In de jaren zestig werd aan de Smithuisstraat een Los Hoes geplaatst met enkele bijgebouwen: een kapbarg, een bakspieker en een iem’nschoer. De naam Openluchtmuseum werd nog niet gebruikt; zou een te aanmatigende benaming zijn geweest. Je kon ook gewoon door een houten hek naar binnen..
Toen de bezienswaardigheden toenamen in de vorm van passende gebouwen en ruimtes voor het exposeren van allerlei voorwerpen en werktuigen, kreeg “Het Los Hoes” zoals het geheel werd genoemd, al meer de allure van een museum. Daarbij hoorde een passende entree en die werd gevonden in het Molenhuisje, op zich al een bezienswaardigheid. Daar kon je een entreekaartje kopen.
Later bleek ook dat niet meer te voldoen en het bestuur van het Openluchtmuseum, die naam mocht het onderhand met recht dragen, greep de kans voor een passender entree met beide handen aan: het voormalige mortuarium even verderop in de Smithuisstraat. Het is een multifunctioneel gebouw met een waardige uitstraling.

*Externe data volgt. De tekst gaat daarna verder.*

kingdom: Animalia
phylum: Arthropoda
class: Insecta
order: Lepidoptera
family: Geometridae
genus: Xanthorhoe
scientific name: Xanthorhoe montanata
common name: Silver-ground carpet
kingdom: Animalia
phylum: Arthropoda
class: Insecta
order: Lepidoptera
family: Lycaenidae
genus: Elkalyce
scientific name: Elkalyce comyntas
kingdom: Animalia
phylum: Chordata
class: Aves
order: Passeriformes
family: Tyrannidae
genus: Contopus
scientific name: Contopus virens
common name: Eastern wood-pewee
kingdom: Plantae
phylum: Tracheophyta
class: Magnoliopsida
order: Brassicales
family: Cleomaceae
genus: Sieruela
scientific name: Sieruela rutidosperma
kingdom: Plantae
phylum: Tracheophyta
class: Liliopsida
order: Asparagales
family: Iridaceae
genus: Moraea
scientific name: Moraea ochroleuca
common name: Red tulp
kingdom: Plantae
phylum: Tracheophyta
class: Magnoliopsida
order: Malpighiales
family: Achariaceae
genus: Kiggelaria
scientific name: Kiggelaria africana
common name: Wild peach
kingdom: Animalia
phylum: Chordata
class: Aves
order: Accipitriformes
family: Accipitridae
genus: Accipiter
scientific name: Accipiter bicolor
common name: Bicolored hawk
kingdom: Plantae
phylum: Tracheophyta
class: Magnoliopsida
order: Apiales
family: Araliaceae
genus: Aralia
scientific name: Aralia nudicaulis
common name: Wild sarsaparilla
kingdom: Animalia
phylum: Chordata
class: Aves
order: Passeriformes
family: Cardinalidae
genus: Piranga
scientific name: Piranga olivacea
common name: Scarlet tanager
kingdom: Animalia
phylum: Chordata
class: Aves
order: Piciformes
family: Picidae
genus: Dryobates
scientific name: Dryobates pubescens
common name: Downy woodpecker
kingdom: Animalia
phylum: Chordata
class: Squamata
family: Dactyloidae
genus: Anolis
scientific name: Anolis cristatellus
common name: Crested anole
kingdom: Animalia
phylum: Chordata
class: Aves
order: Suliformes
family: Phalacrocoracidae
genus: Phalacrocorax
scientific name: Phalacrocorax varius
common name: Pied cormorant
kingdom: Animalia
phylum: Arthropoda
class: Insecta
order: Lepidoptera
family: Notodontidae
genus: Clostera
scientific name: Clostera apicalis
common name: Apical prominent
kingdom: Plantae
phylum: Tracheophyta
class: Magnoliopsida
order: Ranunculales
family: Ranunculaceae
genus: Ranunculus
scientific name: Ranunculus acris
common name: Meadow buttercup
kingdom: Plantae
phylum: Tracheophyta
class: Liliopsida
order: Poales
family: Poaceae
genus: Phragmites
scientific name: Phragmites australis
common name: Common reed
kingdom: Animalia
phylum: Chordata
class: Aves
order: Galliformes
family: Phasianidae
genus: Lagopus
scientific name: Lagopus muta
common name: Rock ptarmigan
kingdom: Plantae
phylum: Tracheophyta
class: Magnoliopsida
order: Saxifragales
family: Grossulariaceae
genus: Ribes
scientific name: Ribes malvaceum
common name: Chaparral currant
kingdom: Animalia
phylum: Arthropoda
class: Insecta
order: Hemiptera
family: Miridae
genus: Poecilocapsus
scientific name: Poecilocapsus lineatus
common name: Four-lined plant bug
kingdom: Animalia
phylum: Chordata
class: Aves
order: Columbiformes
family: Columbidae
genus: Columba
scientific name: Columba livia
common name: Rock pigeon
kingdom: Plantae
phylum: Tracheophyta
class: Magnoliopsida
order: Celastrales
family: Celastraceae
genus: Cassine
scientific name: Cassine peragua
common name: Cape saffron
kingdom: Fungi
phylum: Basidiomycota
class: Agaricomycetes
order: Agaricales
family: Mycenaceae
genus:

Maar het ziet er naar uit dat ook dit gebouw de langste tijd als entreegebouw heeft gekend. In de nieuwe plannen komt de entree aan het Oldenzaalsvoetpad komen te liggen. Wie weet, komen we dan in een volgend Heukske op deze nieuwe toegangspoort terug. Nu nog even het Molenhuisje en de huidige entree.
Tekst en foto’s zijn van de Ben Morshuis Stichting
Het huidige Molenhuisje dient als vergaderruimte en is een onderkomen voor de Heemkunde. Momenteel wordt het waterrad gerestaureerd en met de nieuwe aanleg van de beek wordt dat een prachtig stukje achter het Molenhuisje.